Amy Louise Briggs (c. 1870 – 8 January 1945) was an English teacher and Esperanto translator.

== Biography ==
Briggs taught music and languages at the private institution Northcote Girls School in Leeds. Alongside teaching, she was a member of the Yorkshire Esperanto Federation (Yorkshire Esperanto Federation) and the British Esperanto Association.

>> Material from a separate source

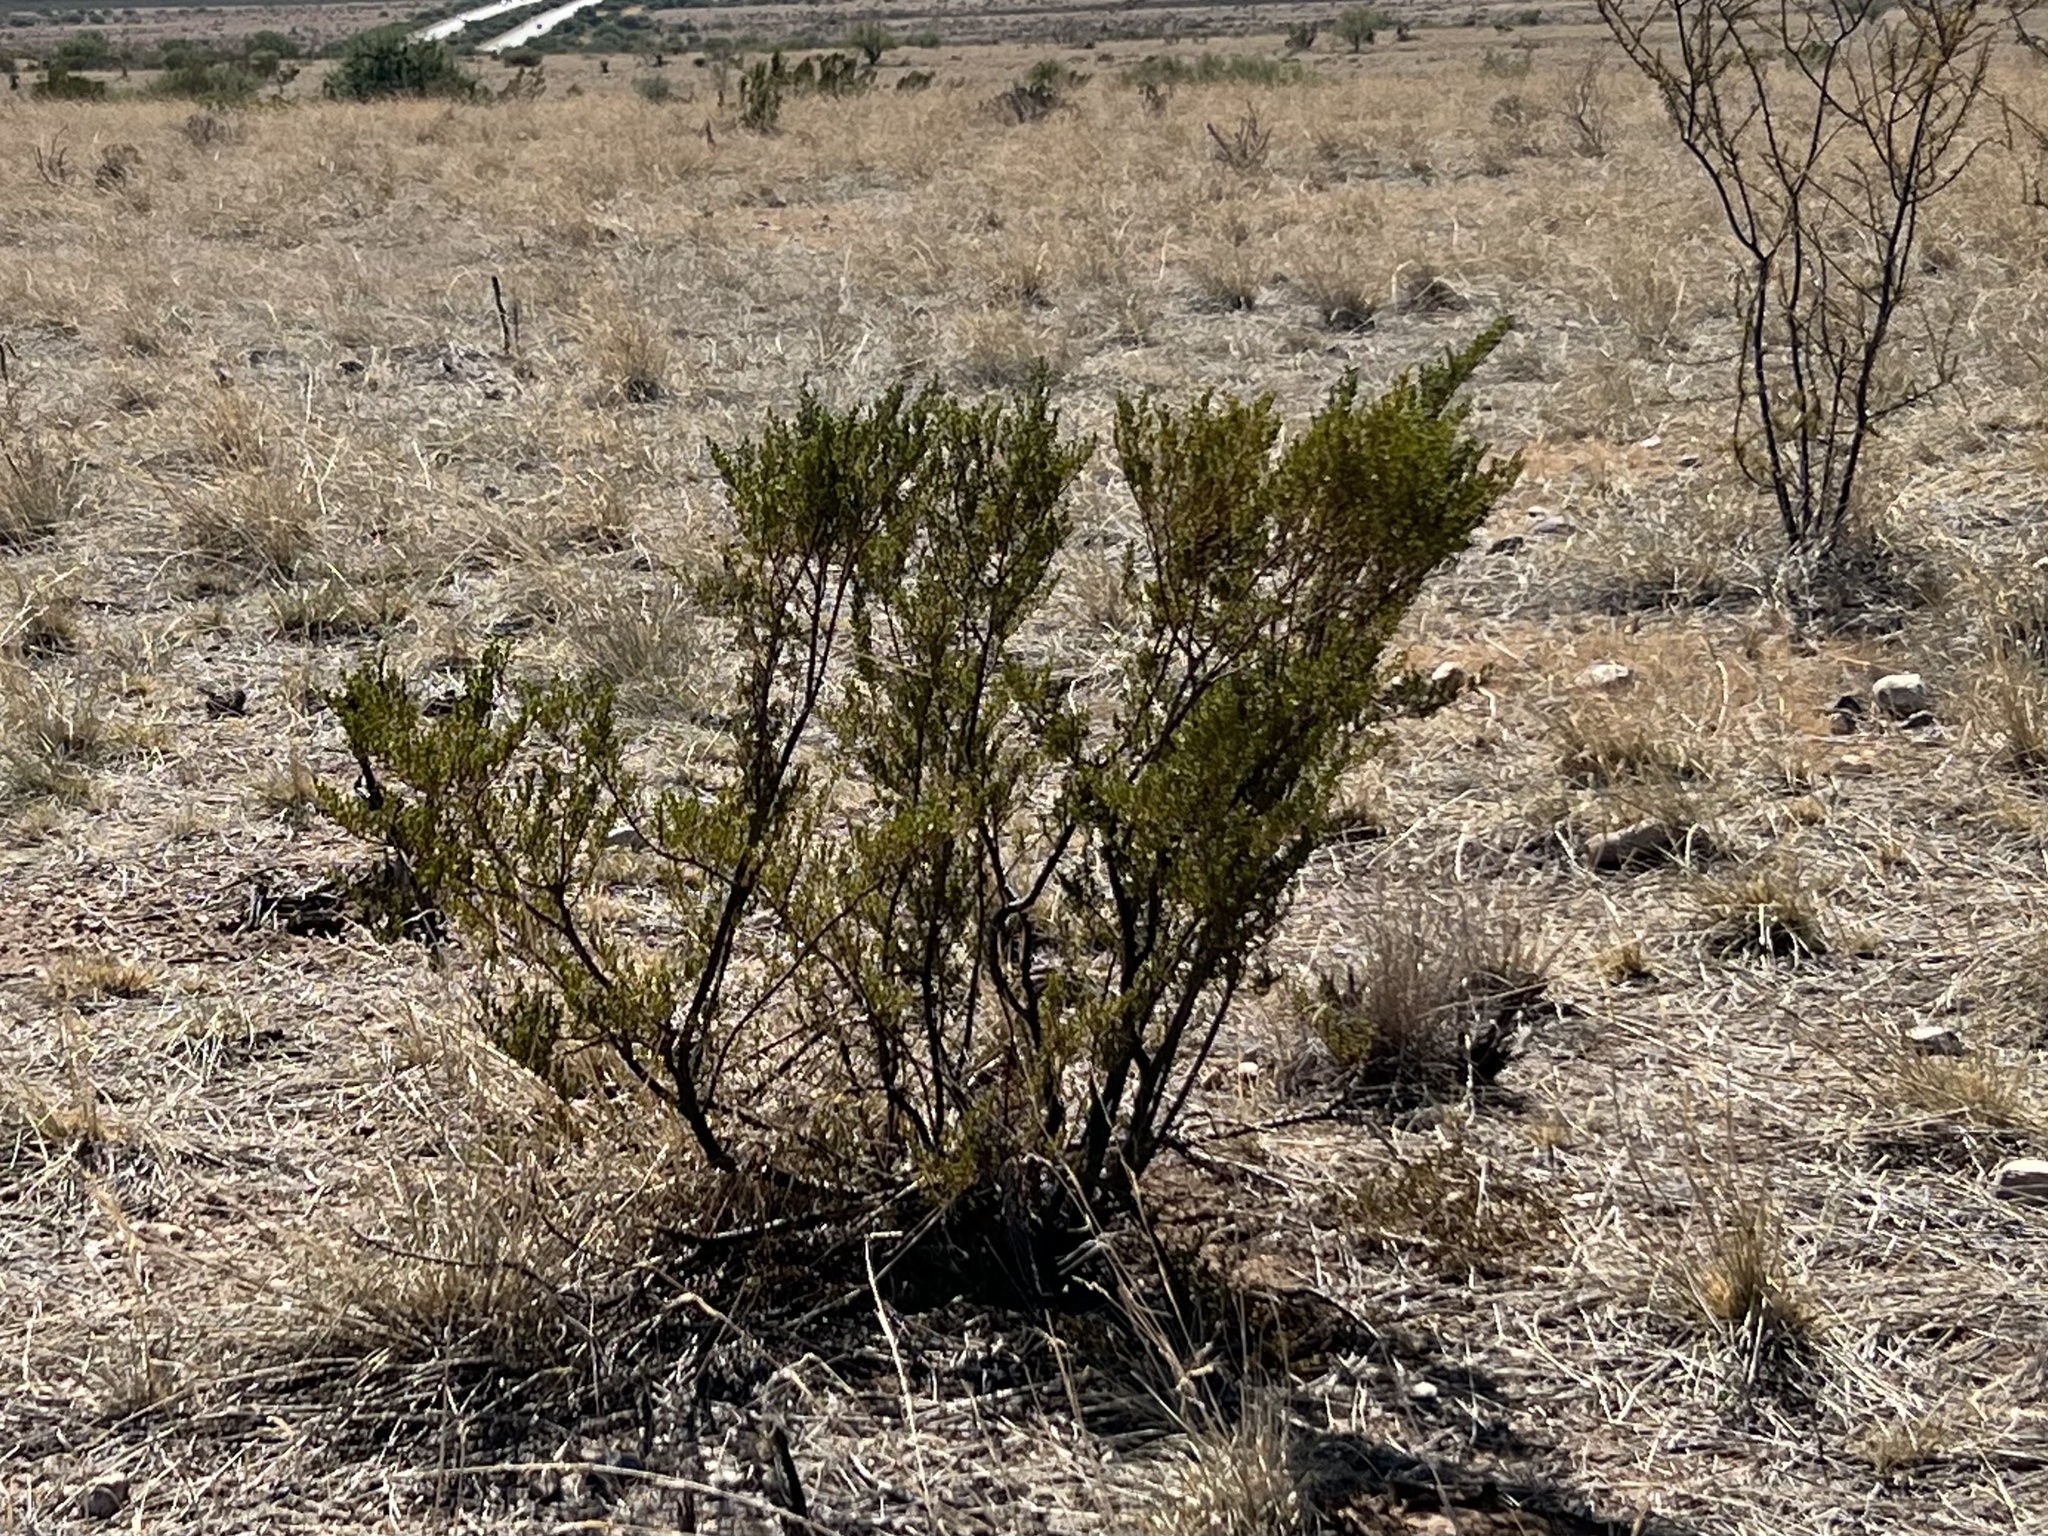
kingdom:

In 1920, Briggs translated the play A Midsummer Night's Dream by William Shakespeare from England to Esperanto, with the title Sonĝo de Someromeza Nokto. Belga Esperantisto (Belgian Esperantist) reviewed the work, reporting that: "La versoj de tiu traduko memorigas ofte al tiuj de Hamlet, de D-ro Zamenhof. Ŝajnas al mi, ke ni ne povas fari pli grandan laŭdon de tiu lerta kaj bela traduko." This translates in English to "The verses of this translation are often reminiscent of those of Hamlet, by Dr. Zamenhof. It seems to me that we cannot give greater praise to this skillful and beautiful translation." Her translation was later performed at the British Esperanto Congress in Bristol in 1945.

Briggs translated children's songs into Esperanto, such as Twinkle, Twinkle, Little Star. She also wrote Esperanto language plays, such as Cindrulino (Cinderella).

Briggs died in Leeds, Yorkshire, in 1945.